Poursuivi depuis 2018 par une plainte regroupant des Yéménites et une ONG, le président des Émirats arabes unis Mohammed ben Zayed Al-Nahyane a été absous par la justice française en raison d’une immunité de juridiction pénale étrangère absolue en tant que chef d’État.

La justice française a enlevé mercredi une épine du pied du président des Émirats Arabes Unis Mohammed ben Zayed Al-Nahyane, dit MBZ, en clôturant, au nom de son immunité, une procédure le visant en France pour " complicité d’actes de torture " dans le cadre du conflit au Yémen.

" Après avoir examiné tant la recevabilité du recours que les pièces de procédure ", la Cour de cassation, plus haute juridiction judiciaire française, " constate qu’il n’existe, en l’espèce, aucun moyen de nature à permettre l’admission du pourvoi ", dans sa décision consultée par l’AFP, confirmant ainsi le non-lieu prononcé en appel dans ce dossier.

La Cour de cassation française a confirmé le non-lieu dans la procédure visant le président des Émirats arabes unis (AFP)

 

 

En novembre 2018, six Yéménites et l’ONG française Alliance internationale pour la défense des droits et libertés (AIDL) avaient déposé plainte avec constitution de partie civile au pôle crimes contre l’humanité du Tribunal judiciaire de Paris à l’occasion d’une visite de MBZ, alors prince héritier émirati.
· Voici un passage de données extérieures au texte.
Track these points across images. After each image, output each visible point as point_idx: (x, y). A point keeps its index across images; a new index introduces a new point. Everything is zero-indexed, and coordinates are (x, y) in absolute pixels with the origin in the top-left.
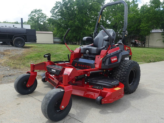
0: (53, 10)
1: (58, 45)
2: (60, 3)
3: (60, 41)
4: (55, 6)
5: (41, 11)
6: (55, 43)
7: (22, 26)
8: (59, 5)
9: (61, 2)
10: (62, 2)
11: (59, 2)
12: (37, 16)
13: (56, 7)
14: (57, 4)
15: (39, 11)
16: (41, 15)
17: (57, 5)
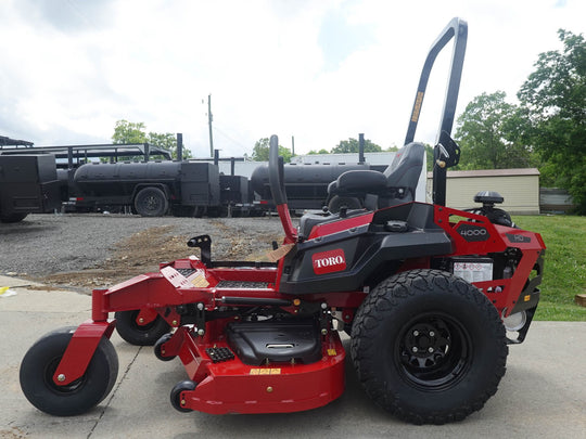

En vertu de sa " compétence universelle " pour les crimes les plus graves, la justice française a la possibilité de poursuivre et de condamner les auteurs et complices de ces crimes lorsqu’ils se trouvent sur le territoire français.

Les plaignants dénonçaient notamment des actes de torture commis dans les centres de détention contrôlés par les forces armées des Émirats Arabes Unis, mais aussi des blessures ou la mort de proches causées par des bombardements survenus lors de funérailles à Sanaa fin 2016, imputés aux forces de la coalition à laquelle participent les EAU.

France Émirats arabes unis
MBZ lors de sa visite en France le 17 juillet dernier.

 

 

L’un des plaignants a raconté avoir été emprisonné alors qu’il œuvrait pour la libération des Yéménites détenus aux mains des forces émiraties. Il a été " placé dans un +trou+ aussi grand qu’un tonneau pendant 48 heures, les pieds et les mains liés par des fils de fer ", puis il a été " déshabillé et pendu par les mains au plafond pendant plusieurs heures ", électrocuté et brûlé par des cigarettes, détaille la plainte.

Mohammed ben Zayed étant alors le commandant suprême adjoint des forces armées des Émirats Arabes Unis, il est " susceptible d’avoir fourni les moyens et les instructions pour la réalisation de ces infractions ", soulignait la plainte.

Immunité absolue
France Émirats arabes unis
MBZ lors de sa visite en France le 17 juillet dernier.

 

 

Une information judiciaire avait été ouverte à Paris en octobre 2019, dans laquelle s’est immédiatement posée la question de l’éventuelle immunité dont pourrait bénéficier MBZ.

Dans une note de février 2020, le ministère français de l’Europe et des Affaires étrangères, saisi pour avis, avait estimé que MBZ était alors de facto chef d’État émirati, lui conférant une immunité de juridiction pénale étrangère absolue.

Le parquet national antiterroriste, compétent en matière de crimes contre l’humanité, avait demandé un an plus tard au juge d’instruction de prononcer un non-lieu au nom de cette immunité. Ces réquisitions avaient été suivies en juillet 2021 d’une ordonnance de non-lieu, confirmée en appel en janvier dernier.

MBZ est accusé de " complicité d’actes de torture " dans le cadre du conflit au Yémen (AFP)

 

 

Les plaignants ont formé un pourvoi, examiné le 12 octobre.

Ils estimaient notamment que MBZ ne pouvait se prévaloir de cette immunité dans ce dossier, alors que la plainte le visait au moment où il était prince héritier et haut responsable de l’armée, et que même si c’était le cas, cela n’aurait pu empêcher les magistrats instructeurs d’enquêter sur les accusations de ce dossier pour en trouver d’éventuels autres responsables.

" La Cour européenne des droits de l’Homme sera très probablement saisie sans délai " de ce dossier, a réagi Me Joseph Breham, avocat des plaignants.

Sollicitées par l’AFP, les autorités émiraties n’ont pas répondu à ce stade.

Le Yémen est ravagé par une guerre opposant depuis 2014 les Houthis soutenus par l’Iran et le pouvoir, appuyé par la coalition militaire menée par l’Arabie saoudite.

Le conflit a plongé le Yémen, pays le plus pauvre de la péninsule arabique, dans l’une des pires tragédies humanitaires au monde. Selon l’ONU, la guerre a fait des centaines de milliers de morts.